Die Universitätsleitung war ebenso alarmiert, doch das Gesundheitsamt gab vorerst Entwarnung. Aus den Messwerten ließen sich „keine Konsequenzen für die Beschäftigten oder ein unmittelbarer Handlungsbedarf für die Universität ableiten“, erklärte die Universität nach Erscheinen des Gutachtens.

Zugeschraubte Fenster

Dekan Trinczek bleibt dennoch skeptisch, nimmt die Universitätsleitung aber in Schutz.
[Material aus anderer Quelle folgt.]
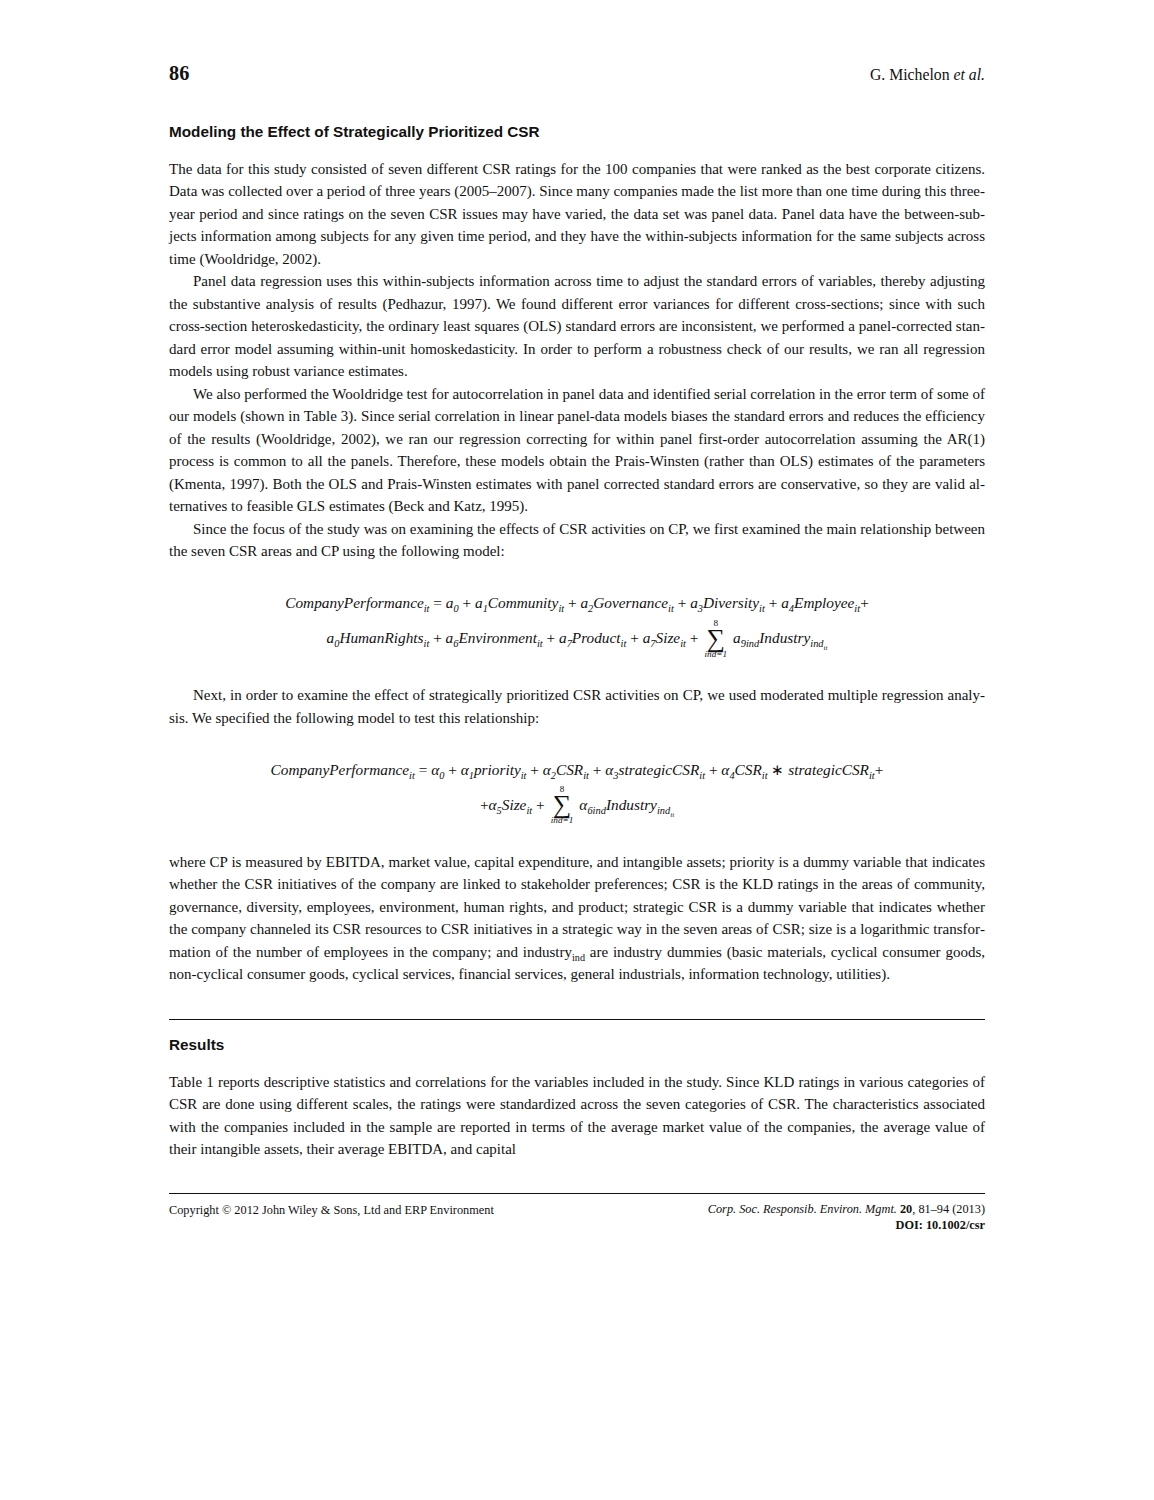86 G. Michelon et al.
Modeling the Effect of Strategically Prioritized CSR
The data for this study consisted of seven different CSR ratings for the 100 companies that were ranked as the best corporate citizens. Data was collected over a period of three years (2005–2007). Since many companies made the list more than one time during this three-year period and since ratings on the seven CSR issues may have varied, the data set was panel data. Panel data have the between-subjects information among subjects for any given time period, and they have the within-subjects information for the same subjects across time (Wooldridge, 2002).
Panel data regression uses this within-subjects information across time to adjust the standard errors of variables, thereby adjusting the substantive analysis of results (Pedhazur, 1997). We found different error variances for different cross-sections; since with such cross-section heteroskedasticity, the ordinary least squares (OLS) standard errors are inconsistent, we performed a panel-corrected standard error model assuming within-unit homoskedasticity. In order to perform a robustness check of our results, we ran all regression models using robust variance estimates.
We also performed the Wooldridge test for autocorrelation in panel data and identified serial correlation in the error term of some of our models (shown in Table 3). Since serial correlation in linear panel-data models biases the standard errors and reduces the efficiency of the results (Wooldridge, 2002), we ran our regression correcting for within panel first-order autocorrelation assuming the AR(1) process is common to all the panels. Therefore, these models obtain the Prais-Winsten (rather than OLS) estimates of the parameters (Kmenta, 1997). Both the OLS and Prais-Winsten estimates with panel corrected standard errors are conservative, so they are valid alternatives to feasible GLS estimates (Beck and Katz, 1995).
Since the focus of the study was on examining the effects of CSR activities on CP, we first examined the main relationship between the seven CSR areas and CP using the following model:
CompanyPerformanceit = a0 + a1Communityit + a2Governanceit + a3Diversityit + a4Employeeit+ a0HumanRightsit + a6Environmentit + a7Productit + a7Sizeit + 8∑ind=1 a9indIndustryindit
Next, in order to examine the effect of strategically prioritized CSR activities on CP, we used moderated multiple regression analysis. We specified the following model to test this relationship:
CompanyPerformanceit = α0 + α1priorityit + α2CSRit + α3strategicCSRit + α4CSRit ∗ strategicCSRit+ +α5Sizeit + 8∑ind=1 α6indIndustryindit
where CP is measured by EBITDA, market value, capital expenditure, and intangible assets; priority is a dummy variable that indicates whether the CSR initiatives of the company are linked to stakeholder preferences; CSR is the KLD ratings in the areas of community, governance, diversity, employees, environment, human rights, and product; strategic CSR is a dummy variable that indicates whether the company channeled its CSR resources to CSR initiatives in a strategic way in the seven areas of CSR; size is a logarithmic transformation of the number of employees in the company; and industryind are industry dummies (basic materials, cyclical consumer goods, non-cyclical consumer goods, cyclical services, financial services, general industrials, information technology, utilities).
Results
Table 1 reports descriptive statistics and correlations for the variables included in the study. Since KLD ratings in various categories of CSR are done using different scales, the ratings were standardized across the seven categories of CSR. The characteristics associated with the companies included in the sample are reported in terms of the average market value of the companies, the average value of their intangible assets, their average EBITDA, and capital
Copyright © 2012 John Wiley & Sons, Ltd and ERP Environment
Corp. Soc. Responsib. Environ. Mgmt. 20, 81–94 (2013)
DOI: 10.1002/csr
Diese hatte angeboten, dass jeder Mitarbeiter jederzeit den Betriebsärztlichen Dienst der Universität konsultieren könne, um sich untersuchen zu lassen. "Vor Weihnachten ist auch noch einmal ein Treffen geplant, falls bei den Mitarbeitern Redebedarf besteht", so Trinczek.

Die Unileitung hat den Mitarbeitern nun als Sofortmaßnahme empfohlen, die betroffenen Räume regelmäßig zu lüften. Zudem soll in den hoch belasteten Räume häufiger und gründlicher geputzt werden. Doch Trinczek sieht da bereits erste Probleme aufkommen. Die PCB-Spitzenwerte, die vor  allem in den Bibliotheken gemessen wurden, stammen vom Staub, der sich auf den Büchern abgelegt hat. "Wie sollen wir regelmäßig Tausende Bücher vom Staub befreien?", fragt sich Trinczek.

Und wie regelmäßig lüften, wenn zahlreiche Fenster zugeschraubt sind, damit sie nicht aus den Aufhängungen fallen? Dies bemängelte auch das Ingenieurbüro bereits im Gutachten. Eine Lüftung in den Fluren sei nicht möglich gewesen, "da die dortigen Fenster nicht zu öffnen" waren. Auch in einem Seminarsaal im A-Turm sind die Fenster zugeschraubt. Kanzler Thomas Schöck vertagt dieses Problem, denn das sei Sache der Uni-Bauabteilung und erst zu diskutieren, wenn das Ergebnis der zweiten Messung Anfang Januar vorliege. Rainer Trinczek bereiten die möglichen Umbaumaßnahmen jedoch bereits jetzt Kopfschmerzen: "Hier werden wir zusammen mit der Unileitung kurzfristige Lösungen finden müssen."

Investitionen in eine Ruine unvermeidlich

Die kurzfristige Lösung bedeutet, dass Fenster und PCB-belastete Vorhänge, Teppiche und Heizkörper entfernt werden. Zudem müssen die Dichtfugenmittel, die die hohen PCB-Werte in der Raumluft hervorrufen, entfernt oder zumindest versiegelt werden. Eine Investition in eine Ruine. Denn es herrscht mittlerweile Konsens über alle Gremien hinweg: Die "Philosphentürme" sind nicht mehr sanierungsfähig, so Trinczek. Langfristig bleibt den Mitarbeitern und Studenten der philosophischen Fakultät deshalb nur eine Lösung: Der Umzug in ein neues Quartier. Im Gespräch ist derzeit der Himbeerpalast, das Siemens-Verwaltungsgebäude in der Erlanger Innenstadt, das der Konzern in einigen Jahren aufgeben will.

Diese langfristigen Überlegungen werden jedoch hinfällig, sollten bei den erneuten Messungen, die derzeit durchgeführt werden, wieder hohe PCB-Werte festgestellt werden. Während bei der ersten Messung lediglich an zehn Stellen in den Gebäuden Messstationen aufgestellt wurden, werden diesmal an über einhundert Stellen Werte ermittelt  - und das in einem Zeitraum von zwei bis drei Wochen. Abhängig vom Resultat müssten die Mitarbeiter im schlimmsten Fall schnellstmöglich ausziehen. "Dann hätten wir ein Riesenproblem", sagt Trinczek.

Niemand weiß, wie das logistisch zu bewerkstelligen sein könnte. Schon der Umzug der Departements, die in der Kochstraße beheimatet waren und wegen maroder Decken kurzfristig nach Tennenlohe umziehen mussten, stellte die Universität vor große logistische Probleme.